Taken aback initially, I obliged. Something about craving that tangy heat only buffalo sauce can deliver was too deeply ingrained on that lazy Sunday. 

I’d had boneless before but they felt childish - like chicken nuggets with a high school diploma. But something about trying to portray the image of an old soul kept me away for years. Embarrassed but hungry enough not to care, I sipped my hefeweizen and awaited my fate. 

They arrive like any other basket of wings would - red plastic basket, parchment paper base, cup of ranch on the side, and absolutely dripping. A celery and carrot stick cozied up next to the ranch looking to get in on the action too. They would not leave the bar that day either.

That’s entirely too many words building up to a meal so here’s what happened next with brevity in mind: 

  • The fork was obviously a game changer. Not only were my hands spared from the constant wiping on napkins, no wing went wasted. 

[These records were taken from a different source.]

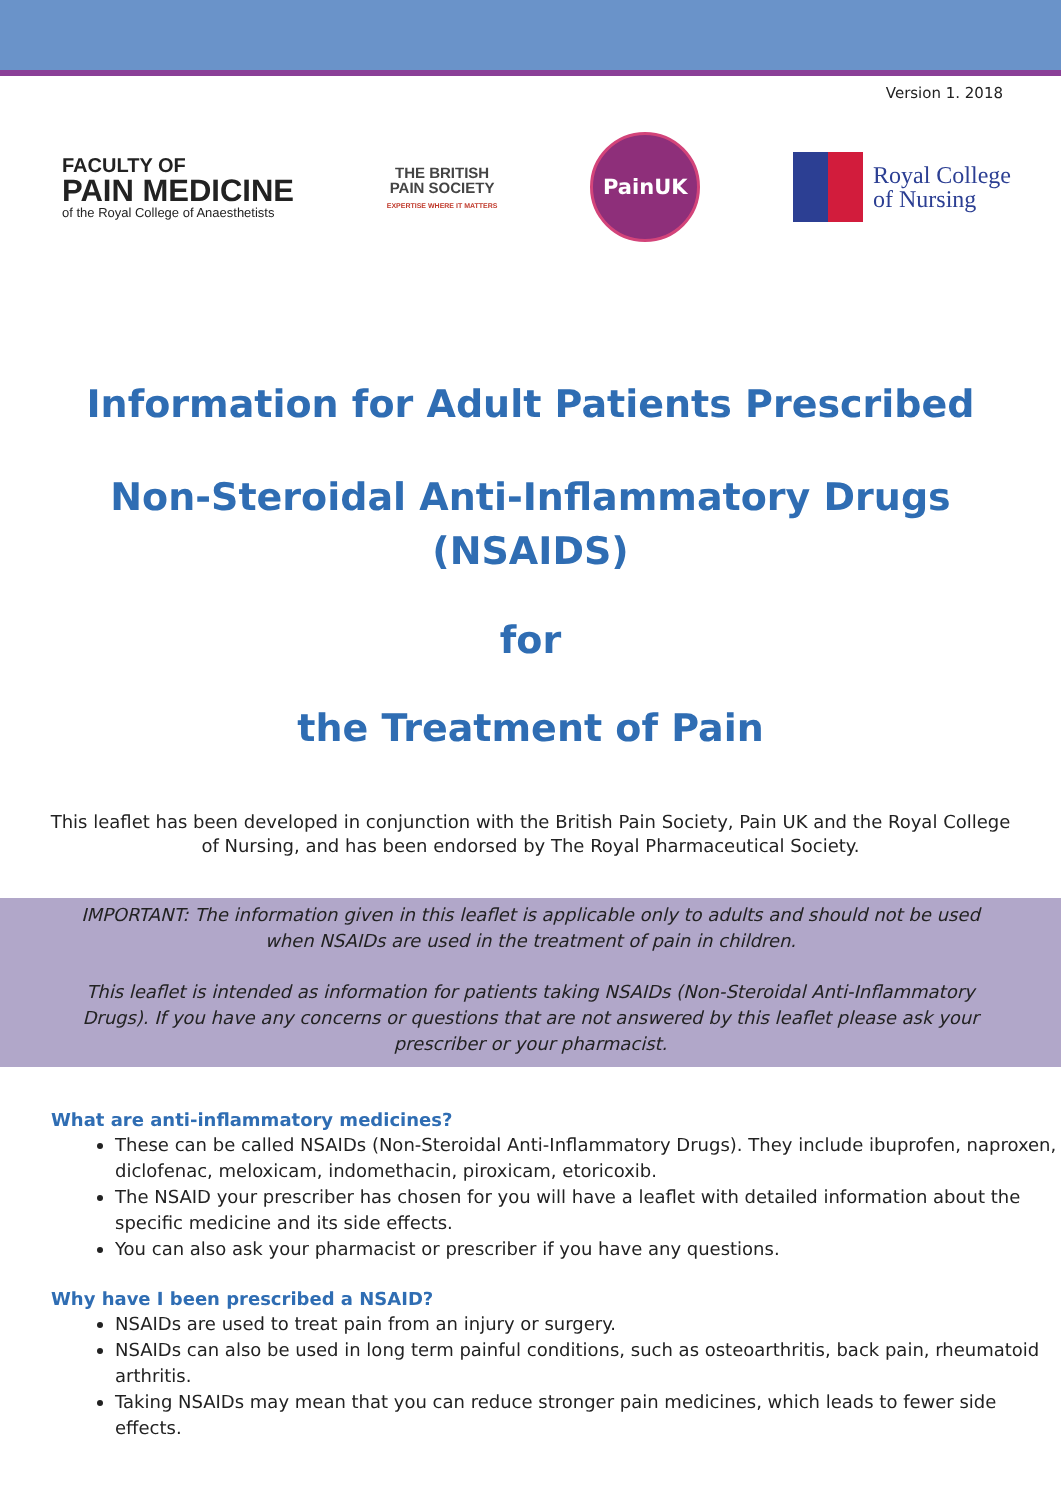Version 1. 2018
FACULTY OF
PAIN MEDICINE
of the Royal College of Anaesthetists
THE BRITISH
PAIN SOCIETY
EXPERTISE WHERE IT MATTERS
PainUK
Royal College
of Nursing
Information for Adult Patients Prescribed
Non-Steroidal Anti-Inflammatory Drugs
(NSAIDS)
for
the Treatment of Pain
This leaflet has been developed in conjunction with the British Pain Society, Pain UK and the Royal College of Nursing, and has been endorsed by The Royal Pharmaceutical Society.
IMPORTANT: The information given in this leaflet is applicable only to adults and should not be used when NSAIDs are used in the treatment of pain in children.
This leaflet is intended as information for patients taking NSAIDs (Non-Steroidal Anti-Inflammatory Drugs). If you have any concerns or questions that are not answered by this leaflet please ask your prescriber or your pharmacist.
What are anti-inflammatory medicines?
These can be called NSAIDs (Non-Steroidal Anti-Inflammatory Drugs). They include ibuprofen, naproxen, diclofenac, meloxicam, indomethacin, piroxicam, etoricoxib.
The NSAID your prescriber has chosen for you will have a leaflet with detailed information about the specific medicine and its side effects.
You can also ask your pharmacist or prescriber if you have any questions.
Why have I been prescribed a NSAID?
NSAIDs are used to treat pain from an injury or surgery.
NSAIDs can also be used in long term painful conditions, such as osteoarthritis, back pain, rheumatoid arthritis.
Taking NSAIDs may mean that you can reduce stronger pain medicines, which leads to fewer side effects.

  • An all around better flavor profile - more consistently sauced across the board

  • The surface area was more precisely coated with ranch upon dipping. I could go full dunk if I wanted to, or just a dab. No longer was I forced to decide between round-pegging a flat wing into a cup of dressing or dipping just the tip which risks an uneven flavor profile. 

  • I was actively saving the planet by cutting down on napkin and wet wipe consumption. 

  • No raw spots, no stray bone fragments targeting my trachea, no chewy pieces of cartilage, and a crispier frying experience altogether. 

What my buddies and I thought we looked like on the streets of NYC, fall 2016

I pushed my plate away with a look that said my world had changed. Everything I knew had flipped. Maybe it was the flavor, or the tidy cleaning experience, or the dew point of 53 degrees on a crispy fall NYC day that tipped the scales but I knew I’d never go back. I’d entered the next phase of my palette. A more refined level of consumption - like the move from Old Forester to Woodford, or Sutter Home to Duckhorn.

You can make the argument that because they’re all-around more mature and represent the original idea of wings, bone-in are superior. And that’s fine, I respect wrong opinions as well. I’ll even dabble here and there if I’m in the mood. 

But don’t expect to see me without my fork at the bar 99 times out of 10. Enjoy wiping your fingers, you degenerates.